Dolar di Level Rendah, Pasar Dikejutkan FED Rate Cut

Dolar melayang di dekat posisi terendah lima bulan terhadap yen pada hari Rabu setelah penurunan suku bunga darurat 50 basis poin AS memicu lebih banyak kecemasan tentang dampak virus corona dan mengirim yield Treasury jatuh ke rekor terendah.

Greenback juga diperdagangkan mendekati level terendah dalam hampir dua tahun terhadap franc Swiss karena investor berbondong-bondong mengalihkan menuju safe havens tradisional. Penurunan suku bunga ini dianggap tidak cukup untuk mengimbangi risiko yang ditimbulkan oleh penyebaran global virus corona.

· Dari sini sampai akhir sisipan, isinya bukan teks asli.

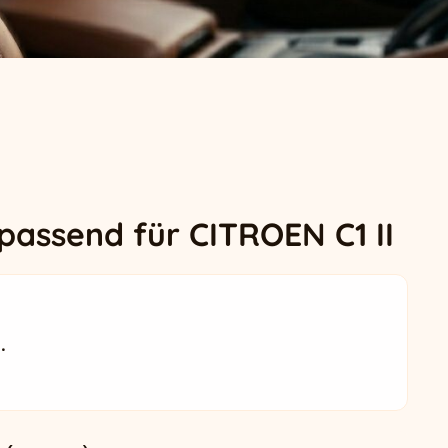
passend für CITROEN C1 II
.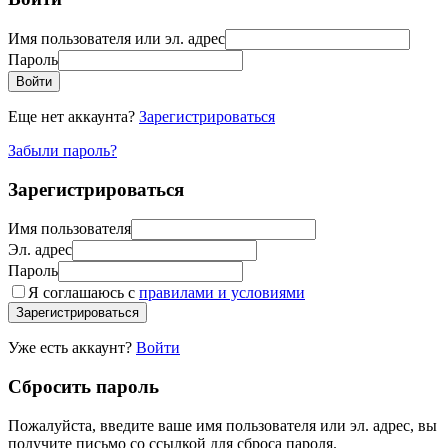
Имя пользователя или эл. адрес
Пароль
Войти
Еще нет аккаунта?
Зарегистрироваться
Забыли пароль?
Зарегистрироваться
Имя пользователя
Эл. адрес
Пароль
Я соглашаюсь с
правилами и условиями
Зарегистрироваться
Уже есть аккаунт?
Войти
Сбросить пароль
Пожалуйста, введите ваше имя пользователя или эл. адрес, вы
получите письмо со ссылкой для сброса пароля.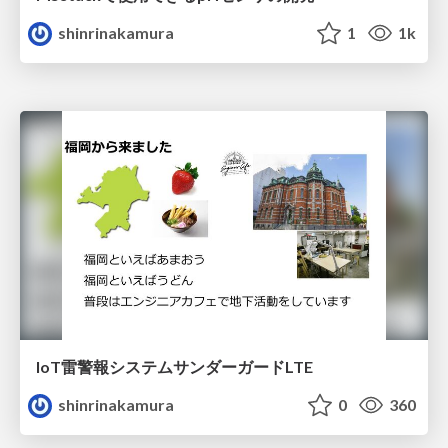
shinrinakamura
1
1k
IoT雷警報システムサンダーガードLTE
shinrinakamura
0
360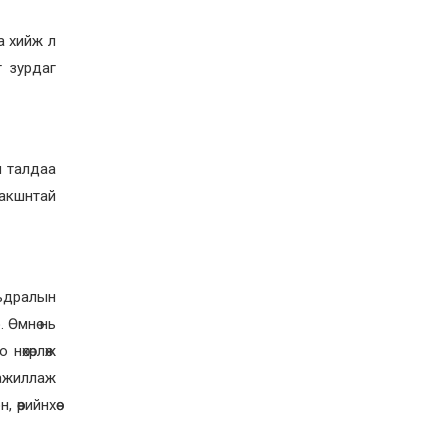
аймаг, 9 дүүргийн төв
талбай дээр LED
а хийж л
дэлгэцээр шууд
дамжуулна
2026-07-07
г зурдаг
Таван нам, эвсэлд улсын
төсвөөс 6.6 тэрбум
төгрөгийн санхүүжилт
олгоно
2026-07-07
н талдаа
Вьетнам улсын Морьт
дакшнтай
цагдаагийн албанд
амжилттай үүрэг
гүйцэтгэсэн 20 монгол
адууг эх оронд нь
авчирлаа
2026-07-07
ьдралын
Ц.Магалжав: Н.Өсөхбаяр,
М.Бадарч нарыг энэ
 Өмнө нь
жилийн баяр наадмаар
барилдуулахгүй
нөхөрлөж
2026-07-06
 ажиллаж
өөрийнхөө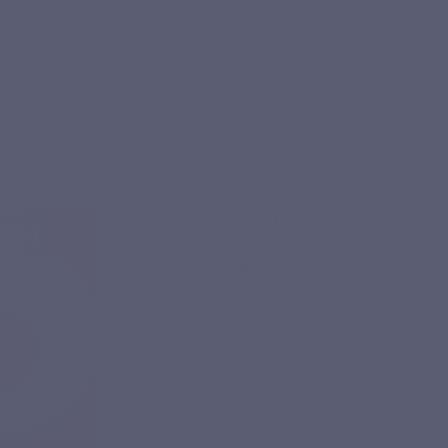
7 21 16 20
Het laboratorium LEPIVITS
Gezondheidsblog
Contacteer onz
BEHOEFTEN
PACKS
OVER ONS
REGLUVITS
€ 49,50
Inclusief bel
Specifieke complex
Cholest
Normale bloedsuikers
algen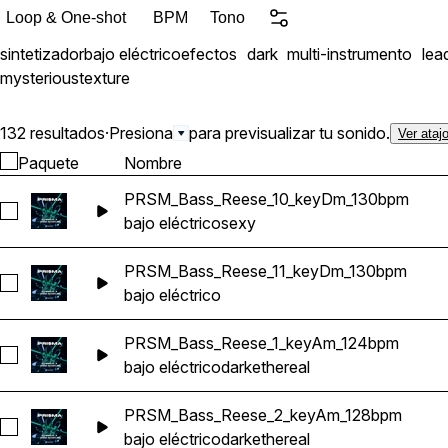
Loop & One-shot
BPM
Tono
sintetizador
bajo eléctrico
efectos
dark
multi-instrumento
lea
mysterious
texture
132 resultados
·
Presiona
para previsualizar tu sonido.
Ver ataj
Paquete
Nombre
PRSM_Bass_Reese_10_keyDm_130bpm
Seleccionar PRSM_Bass_Reese_10_keyDm_130bpm
bajo eléctrico
sexy
PRSM_Bass_Reese_11_keyDm_130bpm
Seleccionar PRSM_Bass_Reese_11_keyDm_130bpm
bajo eléctrico
PRSM_Bass_Reese_1_keyAm_124bpm
Seleccionar PRSM_Bass_Reese_1_keyAm_124bpm
bajo eléctrico
dark
ethereal
PRSM_Bass_Reese_2_keyAm_128bpm
Seleccionar PRSM_Bass_Reese_2_keyAm_128bpm
bajo eléctrico
dark
ethereal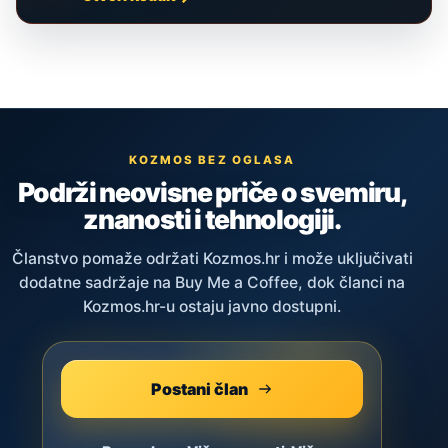
KOZMOS BEZ OGLASA
Podrži neovisne priče o svemiru,
znanosti i tehnologiji.
Članstvo pomaže održati Kozmos.hr i može uključivati
dodatne sadržaje na Buy Me a Coffee, dok članci na
Kozmos.hr-u ostaju javno dostupni.
Postani član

Euro adalah salah satu mata uang yang paling diuntungkan dari pelemahan dolar karena para pedagang bertaruh Fed akan memangkas suku bunga lebih banyak daripada Bank Sentral Eropa.

Kekecewaan pasar pada pernyataan Kelompok Tujuh kemarin yang tidak memberikan tanggapan spesifik terhadap perlambatan global yang disebabkan oleh coronavirus telah memperkuat pandangan di antara beberapa investor bahwa pembuat kebijakan telah berada di belakang kurva (yield).

“G7 dan The Fed tidak cukup untuk mendukung pasar,” kata Masafumi Yamamoto, kepala strategi mata uang di Mizuho Securities di Tokyo.

“Pemotongan suku bunga Fed ini buruk untuk dolar / yen, sebagian karena yield Treasuty sekarang sangat rendah. Kelemahan dolar tercermin dalam euro, karena Fed kemungkinan akan mengurangi lebih banyak daripada ECB.”